I’m in Week 8 of a Working Out Loud Circle.  This week is about building new habits.  One of the ways suggested to build new habits is to chart your progress.  Exercise 3 in this weeks Guide is to create your own progress chart.

I’ve used progress charts to support habit-building in the past.  With mixed results.  Actually, there is a pattern to my results.  I tend to struggle to embed new habits.  I was reluctant to create another progress chart only to struggle to stick to the habits listed on it.  However, I’d committed to do the exercises in the Circle Guides so pressed on.

Rather than create a new template I hunted through the files on my computer in search of one I could re-use.  I found one that sounded promising – ‘Resolution Chart.xlsx.’  I opened it.  Wow!  Here’s a clue as to why I have struggled to embed new habits.  I was confronted with a list of habits broken into 6 categories:

  • Health – 10 daily habits and 1 weekly habit
  • Money – 2 daily habits and 1 weekly habit
  • Career – 4 daily habits, 11 weekly habits and 2 monthly habits
  • Personal Development – 2 daily habits and 1 weekly habit
  • Planning and Administration – 2 weekly habits and 1 monthly habit
  • Friends and Family – 1 daily habit, 2 weekly habits and 4 monthly habits

A whopping total of 44 habits to track (19 daily, 18 weekly and 7 monthly).  My goal at the time was to complete 80% of these each month.  It’s tempting to calculate the number of data points per month to track this, but I don’t think it’s necessary to make the point.  Perhaps I should have added another one – to track my habits.  Seriously … I see now how this was setting myself up for failure.

=== Information supplied ===
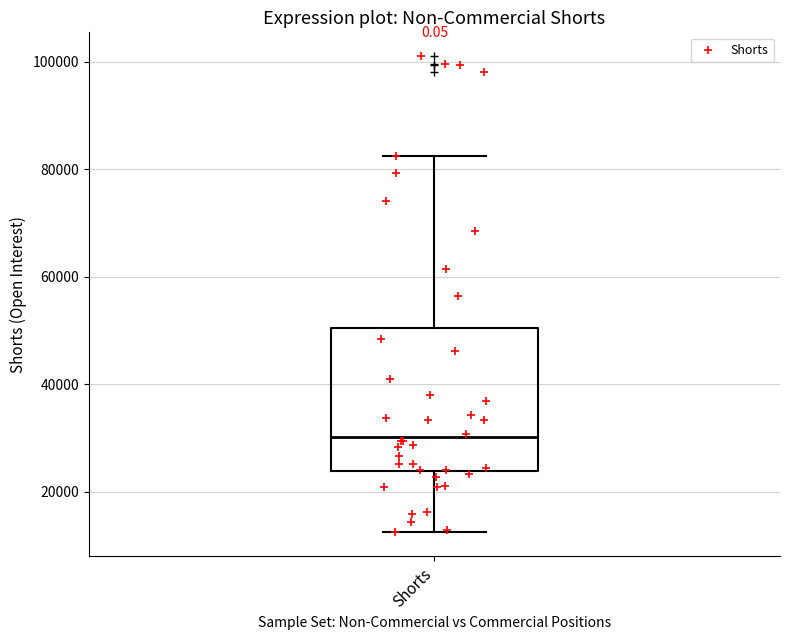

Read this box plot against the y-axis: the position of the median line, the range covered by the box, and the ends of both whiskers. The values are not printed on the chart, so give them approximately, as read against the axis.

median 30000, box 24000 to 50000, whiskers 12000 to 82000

=== What is needed ===
From the post about habit progress charts above, extract the passage that opens with the words containing "I’m in Week" and closes with "so pressed on.", copied word for word.

=== Solution for this problem ===
I’m in Week 8 of a Working Out Loud Circle.  This week is about building new habits.  One of the ways suggested to build new habits is to chart your progress.  Exercise 3 in this weeks Guide is to create your own progress chart.

I’ve used progress charts to support habit-building in the past.  With mixed results.  Actually, there is a pattern to my results.  I tend to struggle to embed new habits.  I was reluctant to create another progress chart only to struggle to stick to the habits listed on it.  However, I’d committed to do the exercises in the Circle Guides so pressed on.